As just one example, the technique could accelerate computational systems that scientists use to store and analyse DNA, amino acid sequences, or other biological information.

Sabek is co-lead author of the paper with electrical engineering and computer science (EECS) graduate student Kapil Vaidya. They are joined by co-authors Dominick Horn, a graduate student at the Technical University of Munich; Andreas Kipf, an MIT postdoc; Michael Mitzenmacher, professor of computer science at the Harvard John A. Paulson School of Engineering and Applied Sciences; and senior author Tim Kraska, associate professor of EECS at MIT and co-director of the Data Systems and AI Lab.

Perfect hash functions offer collision-free work

Traditional hash functions generate a random code corresponding to the slot where a data input or key will be stored. For example, if there are 10 keys to be placed into 10 slots, the function would generate a random integer between 1 and 10 for each input. However, collisions can occur when two keys end up in the same slot.

Perfect hash functions provide a collision-free solution. By providing the function with additional knowledge, such as the number of slots available for data placement, it can perform additional computations to determine the appropriate slot for each key, thereby avoiding collisions. However, the added computations make the function more challenging to create and less efficient.

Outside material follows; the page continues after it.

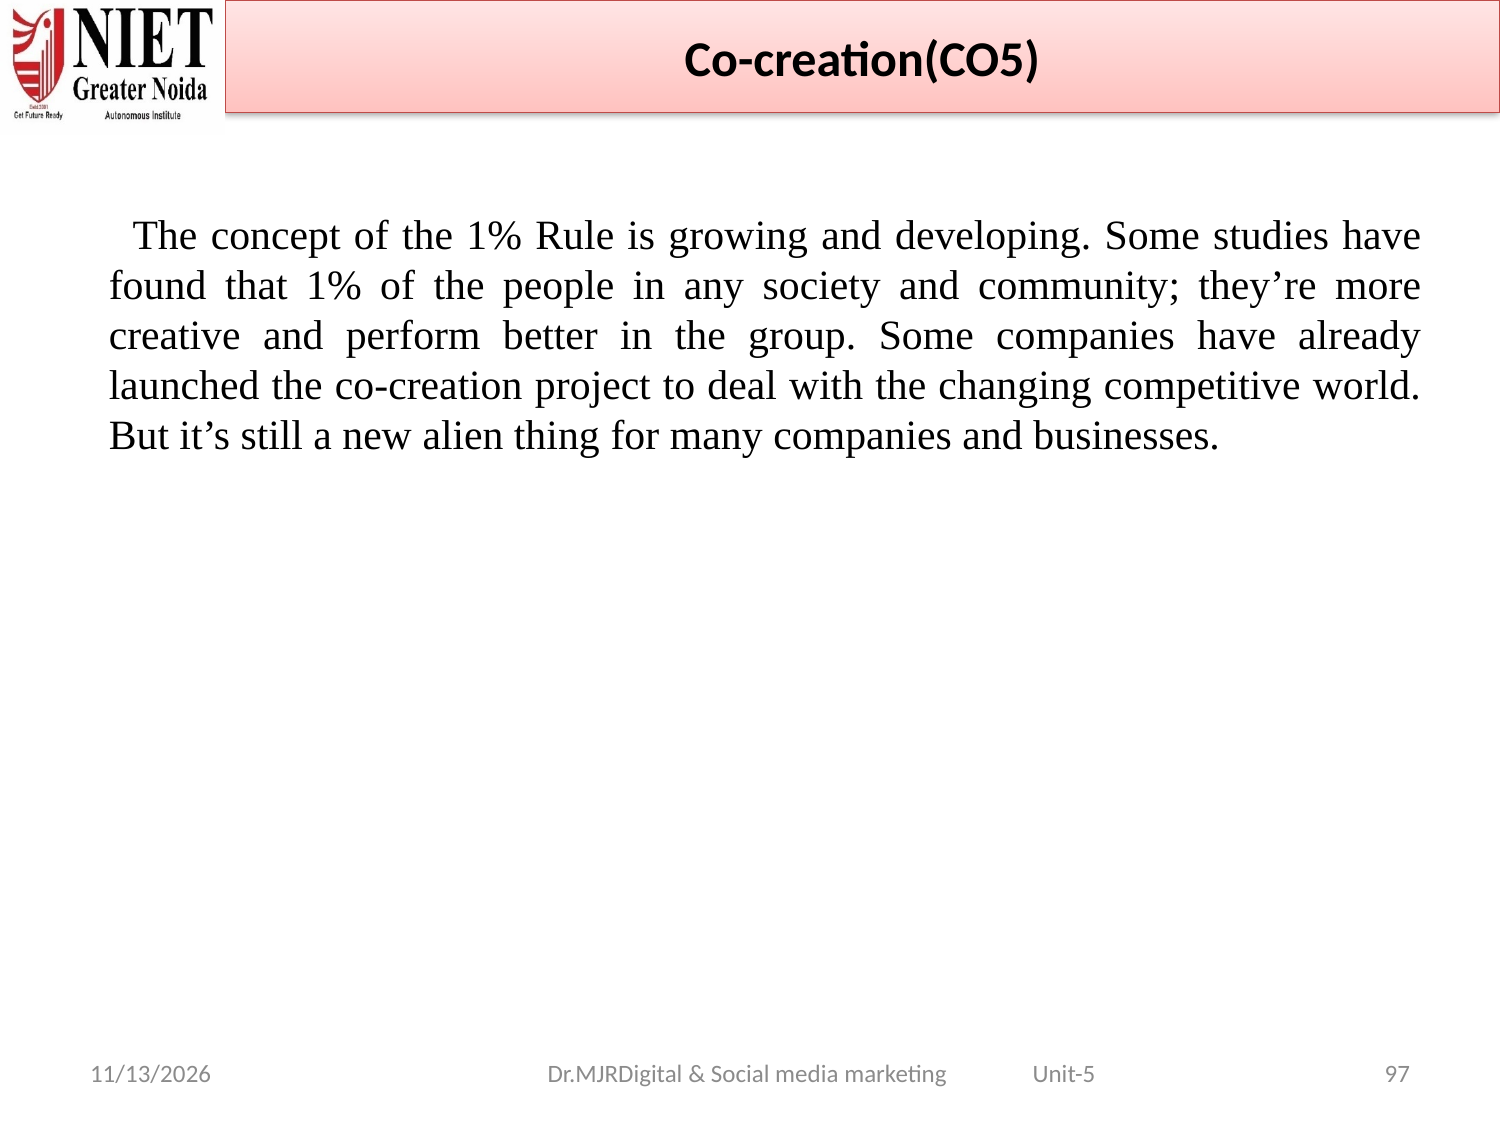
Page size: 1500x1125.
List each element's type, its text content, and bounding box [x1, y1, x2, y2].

“We were wondering, if we know more about the data — that it will come from a particular distribution — can we use learned models to build a hash function that can actually reduce collisions?” says Vaidya.

A data distribution displays all possible values in a dataset along with their frequency of occurrence. This distribution enables the calculation of the likelihood that a particular value is present in a data sample.

In their research, the team employed machine learning to estimate the shape of the data distribution, or how the data are distributed, by using a small sample from the dataset. The resulting learned model then predicts the location of a key in the dataset.

The researchers discovered that learned models are easier and faster to construct than perfect hash functions, resulting in fewer collisions than traditional hash functions when data is distributed predictably. However, if the gaps between data points vary too much, using learned models could result in more collisions.

“We may have a huge number of data inputs, and each one has a different gap between it and the next one, so learning that is quite difficult,” Sabek explains.

More sub-models lead to more accuracy

When data exhibited predictable distribution patterns, using learned models reduced the rate of colliding keys in a dataset from 30% to 15% compared to traditional hash functions. Additionally, they were able to achieve superior throughput than perfect hash functions. In optimal scenarios, using learned models resulted in a runtime reduction of almost 30%.

The researchers also discovered that the number of sub-models had the most significant impact on throughput when exploring the use of learned models for hashing. Each learned model comprises smaller linear models that approximate the data distribution. Increasing the number of sub-models enhances the accuracy of the learned model's approximation, but it also results in a longer processing time.

“At a certain threshold of sub-models, you get enough information to build the approximation that you need for the hash function. But after that, it won’t lead to more improvement in collision reduction,” says Sabek.

Building off this analysis, the researchers want to use learned models to design hash functions for other data types. They also plan to explore learned hashing for databases where data can be inserted or deleted. When data are updated this way, the model needs to change accordingly, but changing the model while maintaining accuracy is a complex problem.

“We want to encourage the community to use machine learning inside more fundamental data structures and operations,” says Sabek. “Any kind of core data structure presents us with an opportunity use machine learning to capture data properties and get better performance. There is still a lot we can explore.”